# Start of Passage
Guest post by Charles C. Johnson
In the
latest issue of Wired, Gary Wolf takes Craigslist to task
for failing to iterate upon its 1999 website design. In an age of apps, why
doesn't Craigslist make itself more user-friendly? Wired investigates. [Emphasis is mine.]
Each of these sites, of course, is merely one of the
many sections of craigslist, which dominates the market in facilitating
face-to-face transactions, whether people are connecting to buy and sell, give
something away, rent an apartment, or have some sex. With more than 47 million
unique users every month in the
Most baffling about the article was just how lightly Craigslist is
staffed, reflecting, no doubt, founder Craig Newmark’s fascination with
creating online public goods.
Craigslist gets more traffic than either eBay or Amazon .com. eBay has more than 16,000 employees. Amazon has more than 20,000. Craigslist has 30. Craigslist may have little to teach us about how to make decisions, but that's not the aspect of democracy that concerns Newmark most. He cares about the details, about executing all the little obvious things we'd like government to do. "I'm not interested in politics, I'm interested in governance," he says. "Customer service is public service."
Craigslist, though, might be onto something in its refusal to innovate.
. . . craigslist is old-fashioned in any number of ways. It relies on email and the telephone in an era of SMS and social networks. It sticks to traceless transactions in an industry that makes its living collecting data from every touch. And just as people who run technical companies are reaching an apex of confidence in their ability to invent new forms of community based on sharing everything, craigslist still treats social life as dangerously complex, deserving the most jaded caution. Corporate isolation, user anonymity, refusal of excessive profit, glacial adoption of new features: These all signal Newmark and Buckmaster's wariness about what humans, including themselves, might do if given the chance. There may be a peace sign on every page, but the implicit political philosophy of craigslist has a deeply conservative, even a tragic cast. Every day the choristers of the social web chirp their advice about openness and trust; craigslist follows none of it, and every day it grows.

The second quote you pulled seems to be flawed, taking a look at Google trends data: http://trends.google.com/websites?q=craigslist.org%2C+amazon.com%2C+ebay.com&geo=all&date=all&sort=0, you will see that eBay and and Amazon both get more daily unique visitors than Craigslist. However, they are clearly more efficient on the unique user per employee scale.
However, the point that Craigslist is flourishing without the updates is very intriguing. It seems to fall in line with Ian Ayers' hypothesis in Super Crunchers (which I see is a recommended book here) that in the data driven world, the companies that vow against data mining can find their own niche.
# End of Passage
# Start of Records supplied
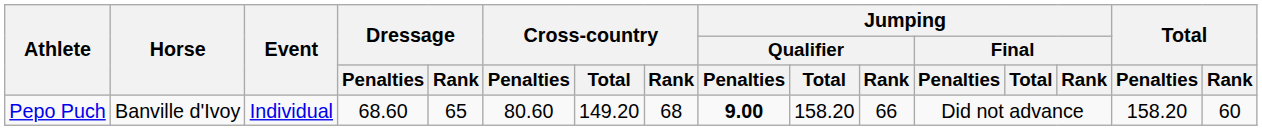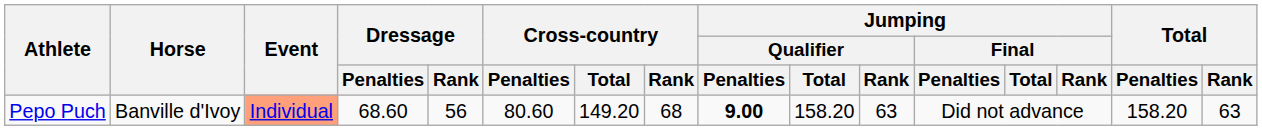Pepo Puch | Event: no background -> lightsalmon background
Pepo Puch | Dressage / Rank: 65 -> 56
Pepo Puch | Jumping / Qualifier / Rank: 66 -> 63
Pepo Puch | Total / Rank: 60 -> 63
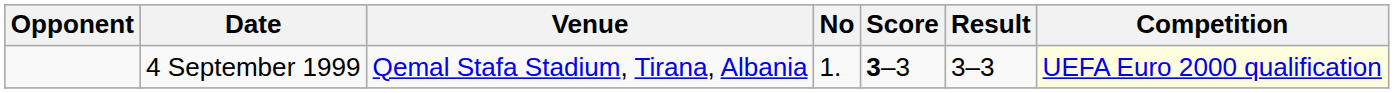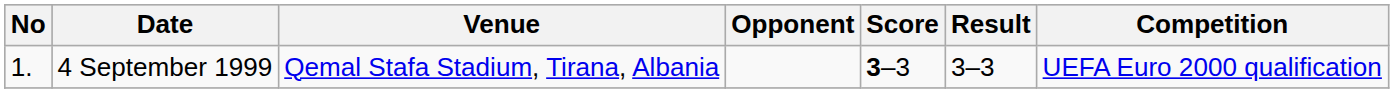columns swapped: No <-> Opponent
4 September 1999 | Competition: lightyellow background -> no background
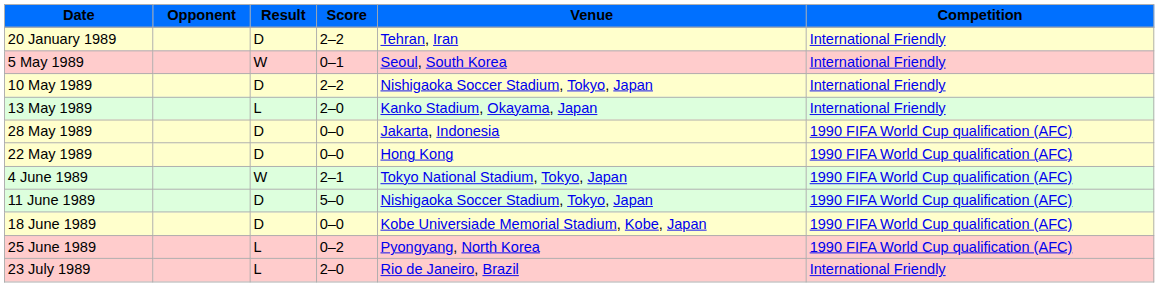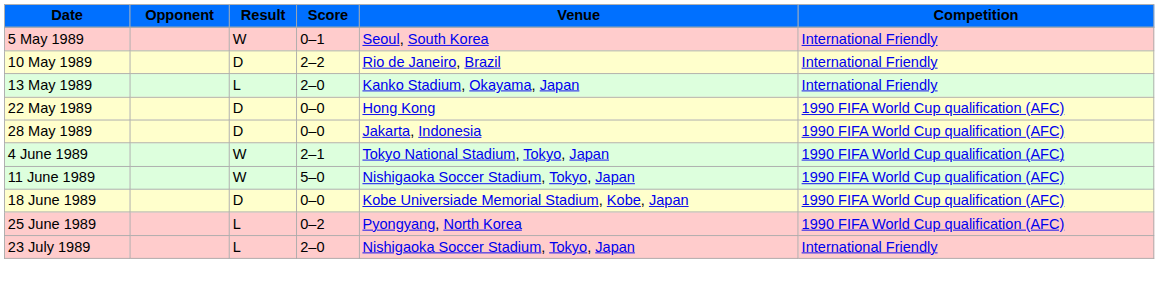- row: 20 January 1989 | D | 2–2 | Tehran, Iran | International Friendly
10 May 1989 | Venue: Nishigaoka Soccer Stadium, Tokyo, Japan -> Rio de Janeiro, Brazil
rows swapped: 22 May 1989 <-> 28 May 1989
11 June 1989 | Result: D -> W
23 July 1989 | Venue: Rio de Janeiro, Brazil -> Nishigaoka Soccer Stadium, Tokyo, Japan
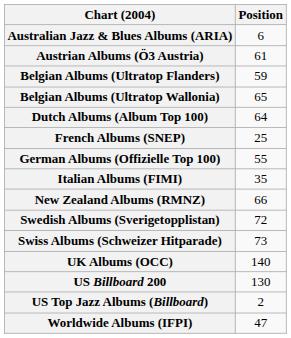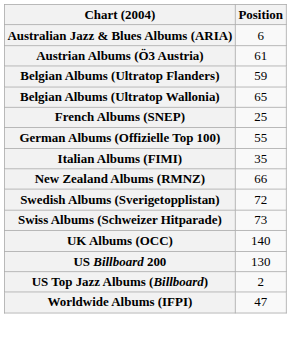- row: Dutch Albums (Album Top 100) | 64
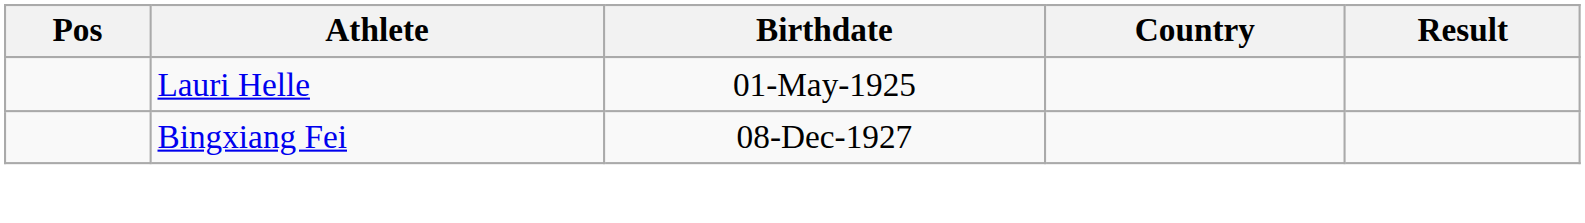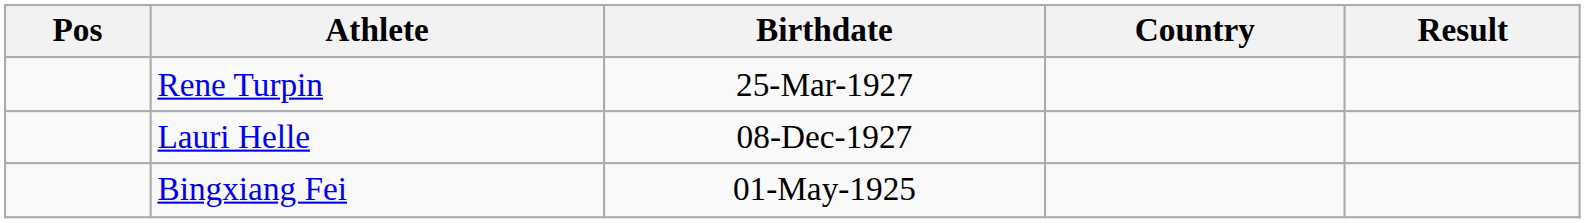+ row: Rene Turpin | 25-Mar-1927
Lauri Helle | Birthdate: 01-May-1925 -> 08-Dec-1927
Bingxiang Fei | Birthdate: 08-Dec-1927 -> 01-May-1925
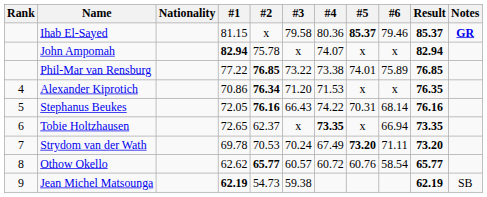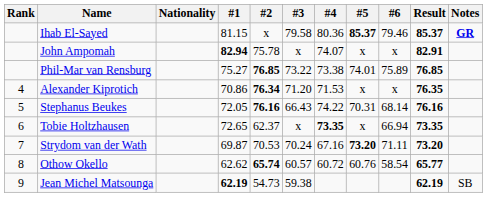John Ampomah | Result: 82.94 -> 82.91
Phil-Mar van Rensburg | #1: 77.22 -> 75.27
Strydom van der Wath | #1: 69.78 -> 69.87
Strydom van der Wath | #4: 67.49 -> 67.16
Othow Okello | #2: 65.77 -> 65.74
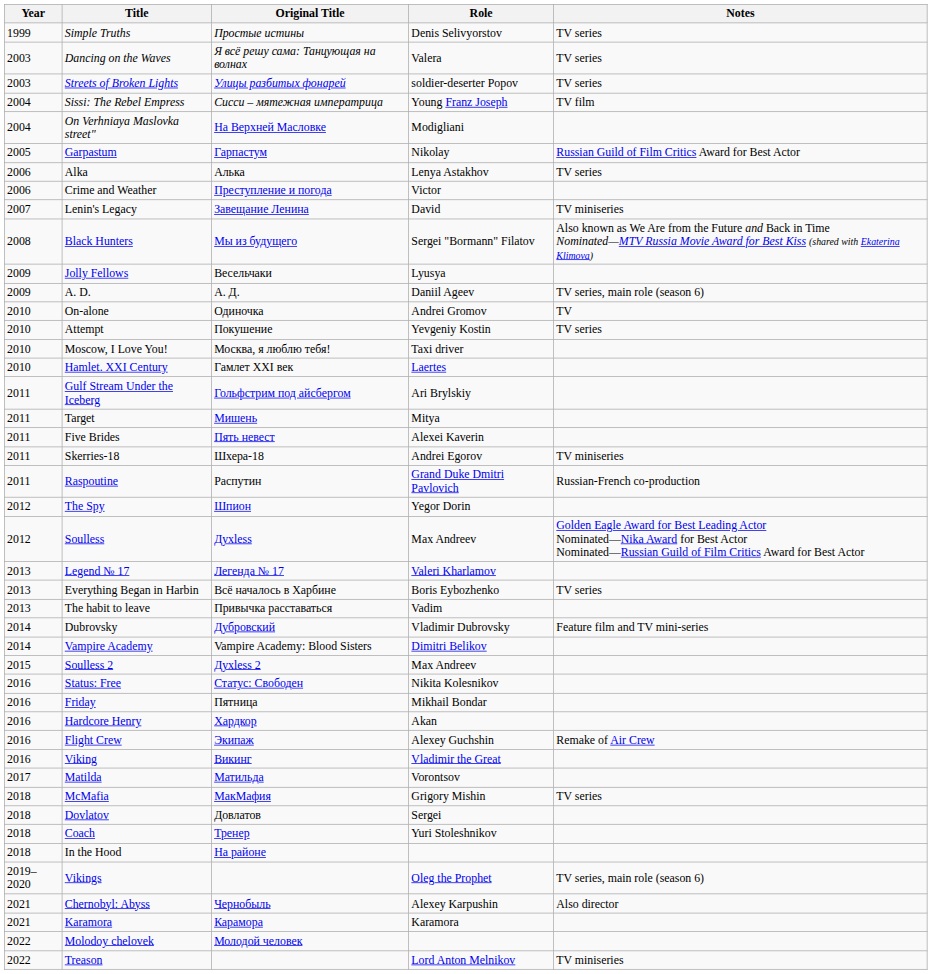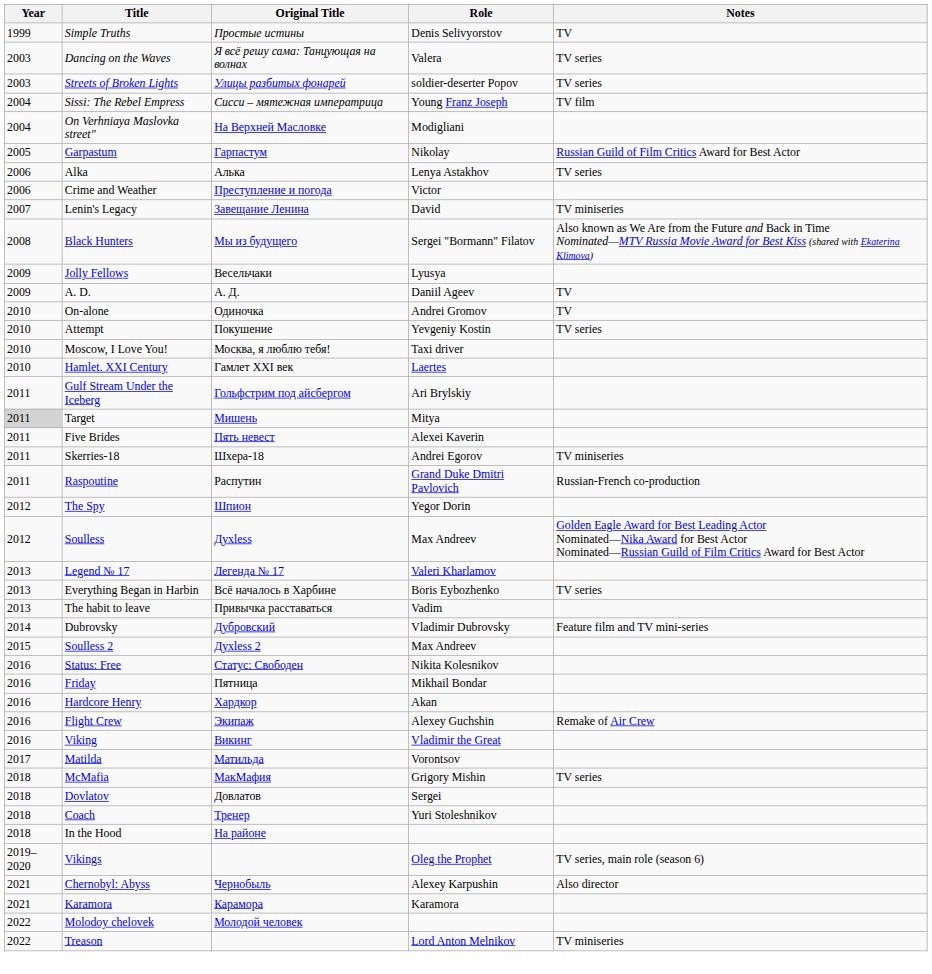Simple Truths | Notes: TV series -> TV
A. D. | Notes: TV series, main role (season 6) -> TV
Target | Year: no background -> lightgrey background
- row: 2014 | Vampire Academy | Vampire Academy: Blood Sisters | Dimitri Belikov
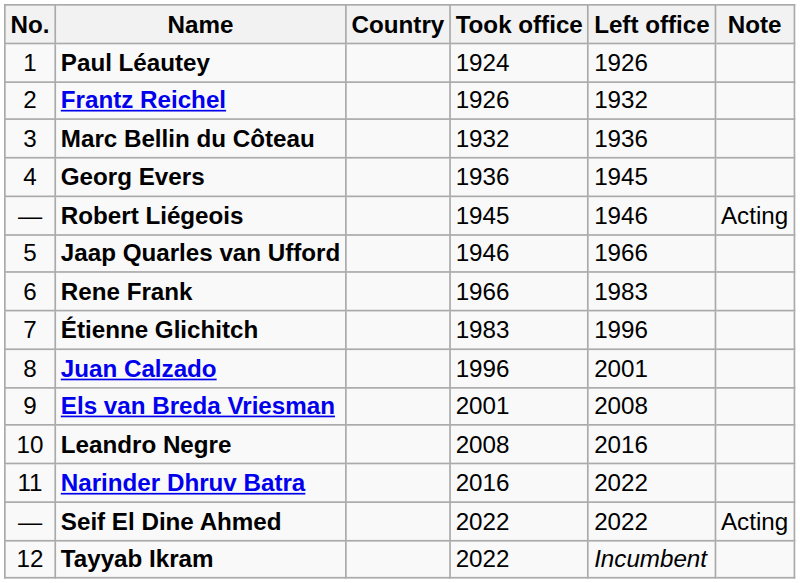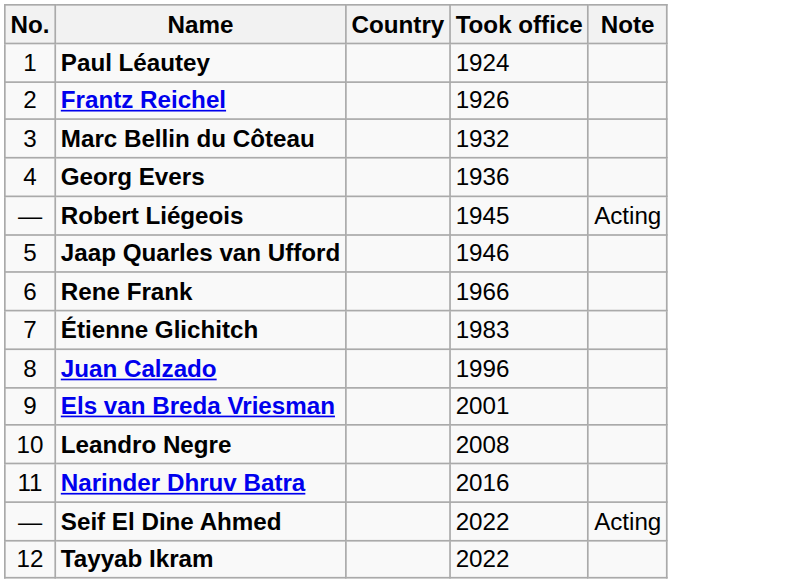- column: Left office | 1926 | 1932 | 1936 | 1945 | 1946 | 1966 | 1983 | 1996 | 2001 | 2008 | 2016 | 2022 | 2022 | Incumbent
# End of Records supplied
**Exercise task:**
Please revise the Craigslist post, starting at "Guest post by" and ending at "online public goods.", and change "apps" to "smartphones".

**Final result:**
Guest post by Charles C. Johnson
In the
latest issue of Wired, Gary Wolf takes Craigslist to task
for failing to iterate upon its 1999 website design. In an age of smartphones, why
doesn't Craigslist make itself more user-friendly? Wired investigates. [Emphasis is mine.]
Each of these sites, of course, is merely one of the
many sections of craigslist, which dominates the market in facilitating
face-to-face transactions, whether people are connecting to buy and sell, give
something away, rent an apartment, or have some sex. With more than 47 million
unique users every month in the
Most baffling about the article was just how lightly Craigslist is
staffed, reflecting, no doubt, founder Craig Newmark’s fascination with
creating online public goods.